A Recipe for Thought:Why Structured Frameworks and Generative AI Are the Future of Thinking
By Anthea Roberts, Nick Lothian, Dimitri Glazkov and a.r. Routh
Picture this: a beautifully stocked kitchen—gleaming countertops, the finest ingredients, and state-of-the-art equipment lined up in perfect order. The only thing missing? A recipe. You’re not stranded; the freedom might feel exhilarating. A dash of this, a pinch of that, tasting and adjusting as you go. But more often than not, the result is underwhelming. No matter how high-quality the ingredients or cutting-edge the equipment, the magic of a truly exceptional meal often eludes you.
Now, imagine stepping into the same kitchen, this time armed with a recipe crafted by a world-class chef. Step by step, it guides you through the process, showing you how to build flavors and techniques you might never have considered. Suddenly, even a competent cook can produce something remarkable—not Michelin-star quality, perhaps, but far better than you’d achieve alone.

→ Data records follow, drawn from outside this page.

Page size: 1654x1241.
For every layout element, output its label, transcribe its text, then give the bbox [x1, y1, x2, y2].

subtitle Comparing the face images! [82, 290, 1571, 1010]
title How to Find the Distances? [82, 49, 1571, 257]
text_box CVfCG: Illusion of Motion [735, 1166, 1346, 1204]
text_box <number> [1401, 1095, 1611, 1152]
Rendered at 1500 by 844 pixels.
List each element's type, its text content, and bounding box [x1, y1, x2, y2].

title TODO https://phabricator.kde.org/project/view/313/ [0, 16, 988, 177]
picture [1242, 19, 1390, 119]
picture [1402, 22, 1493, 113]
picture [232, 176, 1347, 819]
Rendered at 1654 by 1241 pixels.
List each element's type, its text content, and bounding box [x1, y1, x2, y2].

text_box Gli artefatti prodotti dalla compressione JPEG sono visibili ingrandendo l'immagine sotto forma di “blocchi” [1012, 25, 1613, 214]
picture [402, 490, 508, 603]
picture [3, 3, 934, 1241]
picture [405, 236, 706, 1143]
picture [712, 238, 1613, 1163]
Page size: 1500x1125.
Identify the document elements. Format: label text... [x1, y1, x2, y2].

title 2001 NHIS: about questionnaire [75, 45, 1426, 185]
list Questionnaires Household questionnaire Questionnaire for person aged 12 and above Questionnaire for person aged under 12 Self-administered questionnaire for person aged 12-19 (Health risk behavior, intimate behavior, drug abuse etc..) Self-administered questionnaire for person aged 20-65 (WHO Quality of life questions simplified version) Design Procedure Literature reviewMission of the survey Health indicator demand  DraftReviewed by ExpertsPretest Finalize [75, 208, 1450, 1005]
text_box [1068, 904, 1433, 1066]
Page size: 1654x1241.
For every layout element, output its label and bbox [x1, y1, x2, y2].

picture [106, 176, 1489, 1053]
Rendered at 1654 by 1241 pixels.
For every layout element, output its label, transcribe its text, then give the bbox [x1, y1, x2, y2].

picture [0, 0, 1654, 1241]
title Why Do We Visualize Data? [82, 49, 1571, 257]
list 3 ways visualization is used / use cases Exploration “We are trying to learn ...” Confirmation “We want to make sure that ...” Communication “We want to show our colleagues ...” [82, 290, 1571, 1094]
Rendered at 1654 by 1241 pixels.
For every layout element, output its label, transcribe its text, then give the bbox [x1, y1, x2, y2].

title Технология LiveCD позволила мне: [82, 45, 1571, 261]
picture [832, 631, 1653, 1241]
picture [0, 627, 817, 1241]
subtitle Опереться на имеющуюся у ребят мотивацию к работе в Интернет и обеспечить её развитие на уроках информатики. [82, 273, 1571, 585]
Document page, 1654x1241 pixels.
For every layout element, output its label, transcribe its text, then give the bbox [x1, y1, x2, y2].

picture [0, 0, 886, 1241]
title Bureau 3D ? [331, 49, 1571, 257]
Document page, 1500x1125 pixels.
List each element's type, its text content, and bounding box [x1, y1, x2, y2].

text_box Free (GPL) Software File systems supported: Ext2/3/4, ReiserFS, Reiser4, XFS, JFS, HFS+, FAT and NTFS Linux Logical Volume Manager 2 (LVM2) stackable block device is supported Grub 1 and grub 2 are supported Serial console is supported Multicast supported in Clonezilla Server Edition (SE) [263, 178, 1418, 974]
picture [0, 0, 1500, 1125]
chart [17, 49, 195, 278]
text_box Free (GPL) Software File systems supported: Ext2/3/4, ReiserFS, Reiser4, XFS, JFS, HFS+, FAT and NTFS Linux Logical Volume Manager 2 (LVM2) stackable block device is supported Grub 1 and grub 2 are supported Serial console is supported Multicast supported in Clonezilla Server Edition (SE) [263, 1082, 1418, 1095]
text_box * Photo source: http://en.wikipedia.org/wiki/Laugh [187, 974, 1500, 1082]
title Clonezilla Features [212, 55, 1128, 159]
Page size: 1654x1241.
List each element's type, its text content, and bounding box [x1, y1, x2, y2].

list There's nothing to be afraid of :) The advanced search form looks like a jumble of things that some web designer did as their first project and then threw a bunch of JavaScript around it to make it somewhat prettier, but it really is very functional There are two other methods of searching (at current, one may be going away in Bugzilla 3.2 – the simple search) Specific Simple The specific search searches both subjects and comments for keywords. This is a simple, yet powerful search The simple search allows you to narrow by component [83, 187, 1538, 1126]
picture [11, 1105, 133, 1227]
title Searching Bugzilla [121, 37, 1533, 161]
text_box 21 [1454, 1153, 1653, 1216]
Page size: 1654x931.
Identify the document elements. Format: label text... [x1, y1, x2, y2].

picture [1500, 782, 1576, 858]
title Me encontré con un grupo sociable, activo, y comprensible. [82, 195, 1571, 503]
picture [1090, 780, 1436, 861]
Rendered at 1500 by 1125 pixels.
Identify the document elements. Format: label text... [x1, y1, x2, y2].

The difference between these two scenarios is not the tools or the ingredients; it’s the structure. A recipe is a map to a higher peak, not just an invitation to explore.
This distinction mirrors the difference between open-ended AI tools like ChatGPT and those powered by structured analytic frameworks. ChatGPT is the well-stocked kitchen without a recipe: flexible, powerful, and capable of turning out useful results. But without structure, it often leads to the digital equivalent of a decent but uninspired meal. It provides options, but without clear direction, those options can blend into the predictable.
Enter structured frameworks, the recipes of thought. These frameworks turn intuition into explicit steps, guiding your process just as a recipe transforms an average cook into someone capable of producing something much greater. A good recipe democratizes expertise, enabling anyone to create something of value. Similarly, structured frameworks empower policymakers, business leaders, and everyday problem-solvers to tackle complexity with tested, repeatable methods.
But here’s the catch: being a great chef and being a great recipe writer are not the same thing. A masterful chef may intuitively know what to do in the kitchen but struggle to translate that skill into instructions others can follow. Similarly, a brilliant thinker may excel at solving problems but falter when asked to codify their approach into a framework others can use. The act of turning tacit expertise into explicit instructions unlocks broader accessibility.
This is where the combination of structured frameworks and generative AI becomes transformative. Some people have the metacognitive skill to generate these repeatable reasoning recipes. Generative AI can then take these frameworks and apply them at speed and scale, allowing many to think like a few. Frameworks ensure that even those without expertise can follow steps, navigate complexity, and reach well-reasoned conclusions.
Take the textbook factory created by Sam Schillace at Microsoft. A user inputs a single sentence about the subject and grade level of the textbook they need. Sam’s program orchestrates 600 API calls to produce a complete textbook, adhering to a recipe for textbook creation: a table of contents, chapters, lesson plans, questions, and answers. The specific ingredients differ depending on whether it’s a math textbook or a history one, but the recipe remains the same. It’s a recipe for AI.
At Dragonfly Thinking, Anthea and Nick are currently working on two case studies applying our repeatable reasoning recipes to the topics of developing an Australian national risk assessment (with John Blackburn) and exploring ways to reduce tribal fighting in Papua New Guinea (with Miranda Forsyth). In both cases, our recipes for thinking enable a complex systems analysis of these very different problems. By breaking down these challenges into structured, repeatable steps, we’re helping to uncover drivers, connections, interventions and feedback loops.
Or take the work of Dimitri at Google Labs who is interested in recipes for thought that are repeatable and therefore scalable. He is developing Breadboard AI as a no code tool to allow people to build these repeatable reasoning recipes both easily and quickly. Many people who are not software engineers have what Dimitri calls "wisdom" that they can impart into LLMs to guide their thinking. Coming up with the recipe as one thing. Coming up with a way to facilitate creating, collecting and distributing thinking recipes is another. We need both for the future thinking.
Just like in the kitchen, the magic isn’t always in the ingredients or the equipment—it’s in knowing how to combine them. A great recipe transforms ordinary ingredients into something memorable. And in the same way, structured thinking frameworks, powered by generative AI, have the potential to elevate our collective thinking—one well-written recipe at a time.